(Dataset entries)
------------------------------

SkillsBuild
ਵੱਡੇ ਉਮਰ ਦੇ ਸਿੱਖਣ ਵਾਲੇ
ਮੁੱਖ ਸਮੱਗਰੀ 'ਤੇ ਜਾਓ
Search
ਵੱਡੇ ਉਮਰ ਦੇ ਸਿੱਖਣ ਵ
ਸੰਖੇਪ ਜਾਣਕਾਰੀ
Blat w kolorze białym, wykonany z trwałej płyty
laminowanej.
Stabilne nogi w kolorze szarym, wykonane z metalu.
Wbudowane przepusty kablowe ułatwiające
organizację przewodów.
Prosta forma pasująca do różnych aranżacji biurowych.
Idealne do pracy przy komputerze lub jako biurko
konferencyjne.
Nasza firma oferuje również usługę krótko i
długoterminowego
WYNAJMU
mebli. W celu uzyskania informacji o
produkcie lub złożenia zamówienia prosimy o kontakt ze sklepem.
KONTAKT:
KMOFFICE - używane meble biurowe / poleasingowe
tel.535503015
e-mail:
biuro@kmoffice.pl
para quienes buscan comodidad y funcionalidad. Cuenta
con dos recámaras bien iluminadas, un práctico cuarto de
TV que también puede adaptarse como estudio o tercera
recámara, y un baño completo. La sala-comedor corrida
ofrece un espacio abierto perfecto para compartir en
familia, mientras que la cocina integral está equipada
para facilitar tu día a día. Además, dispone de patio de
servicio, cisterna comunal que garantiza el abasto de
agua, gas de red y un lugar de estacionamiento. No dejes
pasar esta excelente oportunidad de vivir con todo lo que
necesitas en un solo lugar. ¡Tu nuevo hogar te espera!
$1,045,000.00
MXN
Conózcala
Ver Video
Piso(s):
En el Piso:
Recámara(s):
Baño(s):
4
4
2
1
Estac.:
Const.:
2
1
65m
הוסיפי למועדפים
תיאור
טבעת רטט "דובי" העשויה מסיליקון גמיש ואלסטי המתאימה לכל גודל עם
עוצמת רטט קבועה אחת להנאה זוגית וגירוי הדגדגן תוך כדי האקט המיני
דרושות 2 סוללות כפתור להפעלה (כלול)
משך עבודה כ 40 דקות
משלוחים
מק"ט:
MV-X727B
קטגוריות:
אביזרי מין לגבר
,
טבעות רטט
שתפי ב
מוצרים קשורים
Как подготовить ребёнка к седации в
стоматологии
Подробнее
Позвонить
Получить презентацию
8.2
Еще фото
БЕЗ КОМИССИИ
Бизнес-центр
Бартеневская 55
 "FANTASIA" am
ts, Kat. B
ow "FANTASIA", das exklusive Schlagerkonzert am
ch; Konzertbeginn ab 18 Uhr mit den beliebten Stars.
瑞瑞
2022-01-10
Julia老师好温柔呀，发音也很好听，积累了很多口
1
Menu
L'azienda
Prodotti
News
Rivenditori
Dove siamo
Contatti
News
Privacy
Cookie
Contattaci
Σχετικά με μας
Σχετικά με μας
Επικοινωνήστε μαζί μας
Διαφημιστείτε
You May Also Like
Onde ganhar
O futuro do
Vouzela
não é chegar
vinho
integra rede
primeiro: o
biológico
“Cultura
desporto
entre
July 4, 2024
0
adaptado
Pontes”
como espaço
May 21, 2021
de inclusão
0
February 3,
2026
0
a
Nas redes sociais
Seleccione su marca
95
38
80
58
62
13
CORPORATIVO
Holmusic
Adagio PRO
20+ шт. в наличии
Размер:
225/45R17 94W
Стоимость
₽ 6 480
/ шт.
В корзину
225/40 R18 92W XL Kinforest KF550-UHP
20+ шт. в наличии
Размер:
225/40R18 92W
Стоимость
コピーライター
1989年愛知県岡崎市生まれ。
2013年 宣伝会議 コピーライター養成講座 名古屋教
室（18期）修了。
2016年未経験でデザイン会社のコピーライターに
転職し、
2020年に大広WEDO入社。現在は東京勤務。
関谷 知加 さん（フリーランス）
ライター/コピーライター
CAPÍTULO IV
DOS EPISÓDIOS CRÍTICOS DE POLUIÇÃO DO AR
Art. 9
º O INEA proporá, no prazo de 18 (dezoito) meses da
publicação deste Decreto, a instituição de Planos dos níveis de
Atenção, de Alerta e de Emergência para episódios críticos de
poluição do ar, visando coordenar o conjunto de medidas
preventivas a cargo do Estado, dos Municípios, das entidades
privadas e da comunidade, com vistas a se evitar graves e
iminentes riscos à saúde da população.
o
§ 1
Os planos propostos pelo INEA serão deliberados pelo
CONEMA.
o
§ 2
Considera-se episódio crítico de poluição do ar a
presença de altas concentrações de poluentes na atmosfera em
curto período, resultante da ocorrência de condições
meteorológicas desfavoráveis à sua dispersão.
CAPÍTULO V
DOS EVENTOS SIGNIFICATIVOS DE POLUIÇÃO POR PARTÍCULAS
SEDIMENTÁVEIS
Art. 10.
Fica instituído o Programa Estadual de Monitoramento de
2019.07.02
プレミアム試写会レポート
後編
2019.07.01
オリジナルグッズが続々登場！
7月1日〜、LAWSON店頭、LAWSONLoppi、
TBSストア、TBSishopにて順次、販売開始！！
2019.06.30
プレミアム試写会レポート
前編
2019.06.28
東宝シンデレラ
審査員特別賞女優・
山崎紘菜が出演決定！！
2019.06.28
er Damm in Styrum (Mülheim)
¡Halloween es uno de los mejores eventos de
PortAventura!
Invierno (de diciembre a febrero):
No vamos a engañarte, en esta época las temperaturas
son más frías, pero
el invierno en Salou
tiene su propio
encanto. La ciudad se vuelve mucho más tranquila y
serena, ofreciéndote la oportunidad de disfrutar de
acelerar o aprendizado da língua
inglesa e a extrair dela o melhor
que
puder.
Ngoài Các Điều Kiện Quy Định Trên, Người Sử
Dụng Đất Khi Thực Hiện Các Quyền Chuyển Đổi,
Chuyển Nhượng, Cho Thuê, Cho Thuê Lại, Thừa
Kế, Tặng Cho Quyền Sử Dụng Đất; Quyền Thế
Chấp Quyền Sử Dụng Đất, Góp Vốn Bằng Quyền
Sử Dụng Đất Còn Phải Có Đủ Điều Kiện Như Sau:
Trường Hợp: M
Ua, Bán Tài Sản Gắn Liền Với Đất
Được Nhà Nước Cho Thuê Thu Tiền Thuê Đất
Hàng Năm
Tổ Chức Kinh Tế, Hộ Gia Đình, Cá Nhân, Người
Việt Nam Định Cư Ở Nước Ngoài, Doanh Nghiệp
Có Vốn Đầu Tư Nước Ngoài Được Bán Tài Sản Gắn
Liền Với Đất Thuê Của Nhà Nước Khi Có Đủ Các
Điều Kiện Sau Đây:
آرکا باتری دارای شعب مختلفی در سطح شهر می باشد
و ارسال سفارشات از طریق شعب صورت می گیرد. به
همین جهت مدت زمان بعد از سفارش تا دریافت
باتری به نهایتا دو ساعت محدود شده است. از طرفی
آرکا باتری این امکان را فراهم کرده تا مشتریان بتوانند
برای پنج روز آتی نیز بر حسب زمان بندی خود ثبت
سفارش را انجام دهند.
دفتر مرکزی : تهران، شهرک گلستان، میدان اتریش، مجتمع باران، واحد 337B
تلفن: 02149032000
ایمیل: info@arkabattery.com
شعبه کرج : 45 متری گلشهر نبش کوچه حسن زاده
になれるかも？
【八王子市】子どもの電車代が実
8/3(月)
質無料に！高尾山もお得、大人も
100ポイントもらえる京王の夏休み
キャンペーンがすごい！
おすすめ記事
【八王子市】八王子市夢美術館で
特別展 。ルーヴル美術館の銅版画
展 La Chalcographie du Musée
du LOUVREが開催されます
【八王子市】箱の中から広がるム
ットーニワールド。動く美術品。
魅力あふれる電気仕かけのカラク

------------------------------

**TRY IT**
Among the records above, a stretch begins at the line containing "225/45R17 94W" and ends at the line containing "ライター/コピーライター". Restate that stretch word for word, and nothing else.

**OUTPUT BELOW**
225/45R17 94W
Стоимость
₽ 6 480
/ шт.
В корзину
225/40 R18 92W XL Kinforest KF550-UHP
20+ шт. в наличии
Размер:
225/40R18 92W
Стоимость
コピーライター
1989年愛知県岡崎市生まれ。
2013年 宣伝会議 コピーライター養成講座 名古屋教
室（18期）修了。
2016年未経験でデザイン会社のコピーライターに
転職し、
2020年に大広WEDO入社。現在は東京勤務。
関谷 知加 さん（フリーランス）
ライター/コピーライター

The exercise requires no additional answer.